In its attempt to convince us that certification for residential real property practitioners should be stopped, the Aug. 13th Advice of Counsel column (“Certification Bid Must End”) perpetuates a number of old misunderstandings about the program and creates a few new ones.

It starts out with the proposition that “no external force is pushing this certification … .” Yet there is an obvious one. It’s the growing trend away from using lawyers in residential real estate transactions. The column itself reminds us that, in most states, attorneys are not even involved in closings. And Connecticut practitioners know about the impact of “witness only” and “notary” closings. They are bad for lawyers, but worse, they are bad for clients, who do not get the benefit of representation.

Certification is a strong response to that trend because, by adopting standards of knowledge, continuing education and ethics, we demonstrate that we, as Connecticut real estate lawyers, are serious about adding value to the process and about protecting our clients.

The Advice of Counsel column points out that no scandal has arisen which would have been prevented by a certification program. Should scandal be the prerequisite for action? Prevention is the more forward-looking approach. Our image has been sufficiently damaged by repeated stories of defalcations and other fraud. After another scandal, it might be too late.

As any practitioner of residential real estate is likely to tell you, that area of practice has become increasingly complicated. Ask any attorney fresh out of law school and the bar exam if he or she feels competent in doing this work, and, contrary to the column’s assertion, I doubt you’ll get yes for an answer.
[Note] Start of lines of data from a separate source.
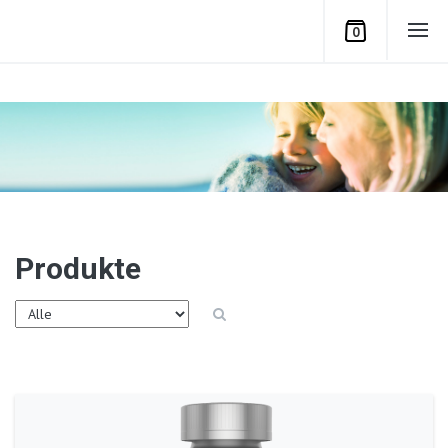
0
Produkte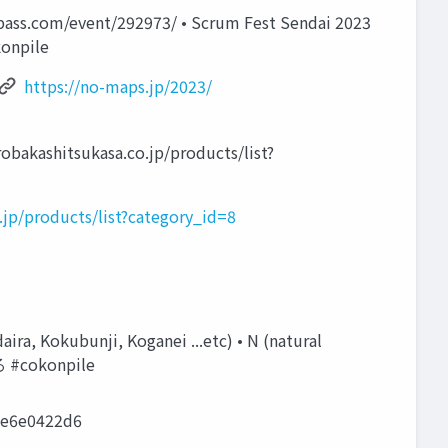
om/event/292973/ • Scrum Fest Sendai 2023
onpile
https://no-maps.jp/2023/
shitsukasa.co.jp/products/list?
.jp/products/list?category_id=8
, Kokubunji, Koganei ...etc) • N (natural
#cokonpile
9e6e0422d6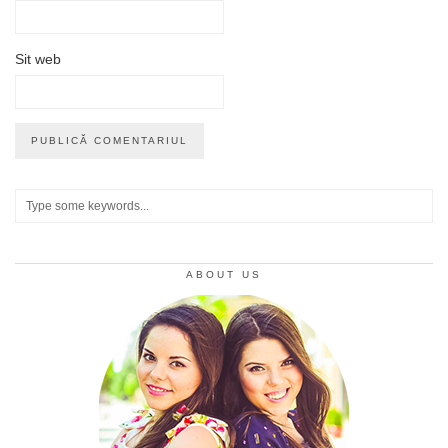
Sit web
ABOUT US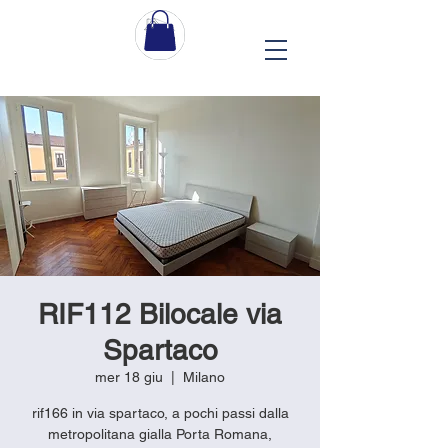
RIF112 Bilocale via
Spartaco
mer 18 giu
  |  
Milano
rif166 in via spartaco, a pochi passi dalla
metropolitana gialla Porta Romana,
Our proposed program, which can be reviewed at the Connecticut Bar Association’s web site ( Real Property Rules.pdf), is broad. It does not require applicants to spend all or most of their time on residential real estate. Those who devote as little as 25 percent of their practice to the area will qualify. Even part-time practitioners are included.

There is no basis for any of the speculation that this program will “keep attorneys from practicing …” or that lenders will use it to exclude non-certified attorneys. Not only will it take years until the number of certified attorneys becomes significant, but there is no indication that this is occurring in other jurisdictions that have adopted certification for real estate practice, such as Texas or Minnesota.

Instead of being frozen by such fears, we should be taking positive steps. Certification is not a cure all, but it will enhance our practice in numerous ways. Whether or not lawyers participate in the program, they will benefit from the growing number of CLE programs which the CBA, the title insurance companies and private companies will provide.

If we do a good job of informing the public of our efforts, consumers, lenders and the general public will have renewed confidence in our dedication to provide them with a critically important service. And clients will benefit in two ways: The greater likelihood that they will have lawyers to turn to for their Connecticut transactions, and the fact that those lawyers will be better educated and more competent than ever.

Edward M. Rosenblatt, Esq.


Editor’s note: Attorney Rosenblatt chairs CBA Real Property Section’s Subcommittee on Certification.